While the acute diagnosis given by Schindler might unveil a provocative historical process, a radical critique of our modern understanding of freedom, if left at that, is simply discouraging, even depressing. Perhaps the most important insight offered during the lecture was given towards its conclusion. Schindler proposed, “The first response might be to react, to separate yourself from this culture, trying to protect yourself by withdrawing. If freedom is in fact a response to what is given, we are given the modern world. This is the world in which we live, a simple reaction is not going to be adequate. We first need to be grateful for what we are given.” In response to Fr. Medina’s inquiry regarding positive starting points in the modern conception of freedom, Schindler responded, “There are authors that show forth genuine creativity, a sense of possibility that we have in the modern world that the ancients didn’t have and that is a precious thing. If it does bring a certain satisfaction and thrill to experience possibility, that is responding to something we desire, so there has got to be something positive there. The key is to root these modern developments it back to tradition, recognize the beauty of possibility, but recognize it as the fruit of our real relationships, the fruit of our possession of the good. That can liberate a kind of creativity that goes far beyond what would have been recognized in the classical tradition.”
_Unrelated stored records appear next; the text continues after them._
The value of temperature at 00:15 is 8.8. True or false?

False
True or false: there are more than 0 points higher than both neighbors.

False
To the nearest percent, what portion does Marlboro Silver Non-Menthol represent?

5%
But is a protracted study of the transmutation of any concept justifiable? Does seeking to understand the meaning of something bear fruit in reality? Schindler answers in the affirmative, “Understanding is a fundamentally receptive act. If we come to understand what the problem is, that is not just the first step. A profound understanding of a problem is already a connection to goodness precisely in the form of recognizing how it is being betrayed in some way, but that goodness in itself is liberating. We experience understanding as liberating.
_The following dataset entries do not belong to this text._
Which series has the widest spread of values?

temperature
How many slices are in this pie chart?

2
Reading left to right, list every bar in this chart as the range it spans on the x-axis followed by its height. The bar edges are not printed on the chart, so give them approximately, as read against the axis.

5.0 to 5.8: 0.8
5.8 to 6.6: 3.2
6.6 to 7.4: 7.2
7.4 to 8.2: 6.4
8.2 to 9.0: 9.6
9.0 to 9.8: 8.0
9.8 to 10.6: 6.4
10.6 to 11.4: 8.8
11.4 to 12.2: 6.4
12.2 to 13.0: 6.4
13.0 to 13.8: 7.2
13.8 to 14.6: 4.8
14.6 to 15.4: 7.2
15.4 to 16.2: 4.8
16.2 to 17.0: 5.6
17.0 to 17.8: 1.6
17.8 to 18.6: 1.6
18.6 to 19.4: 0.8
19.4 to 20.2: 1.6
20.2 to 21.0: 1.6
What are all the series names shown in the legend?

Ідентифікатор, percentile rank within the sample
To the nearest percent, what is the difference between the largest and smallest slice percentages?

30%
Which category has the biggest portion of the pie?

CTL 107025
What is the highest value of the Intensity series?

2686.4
In a culminating question, Fr. Medina asked Schindler, bearing in mind what had been said regarding the nature of freedom, virtue, and desire, to share his thoughts on the meaning of morality. Returning to the ancients’ concept of virtue, Schindler responded, “Virtue is nothing but falling in love with the good, falling in love with God. Virtue is allowing God to be effective, to bear fruit in me.

For those who knew Msgr. Albacete, a strikingly free man in the classical sense of the term, this last observation is a summation of his very character, which continues to bear fruit in the world. Dr. Schindler’s lecture, an example of this fruitfulness, invites us to experience freedom through recuperating an understanding of its true meaning, rooted in tradition, and yet open to any spark of truth we may encounter in the gift that is our own historical moment.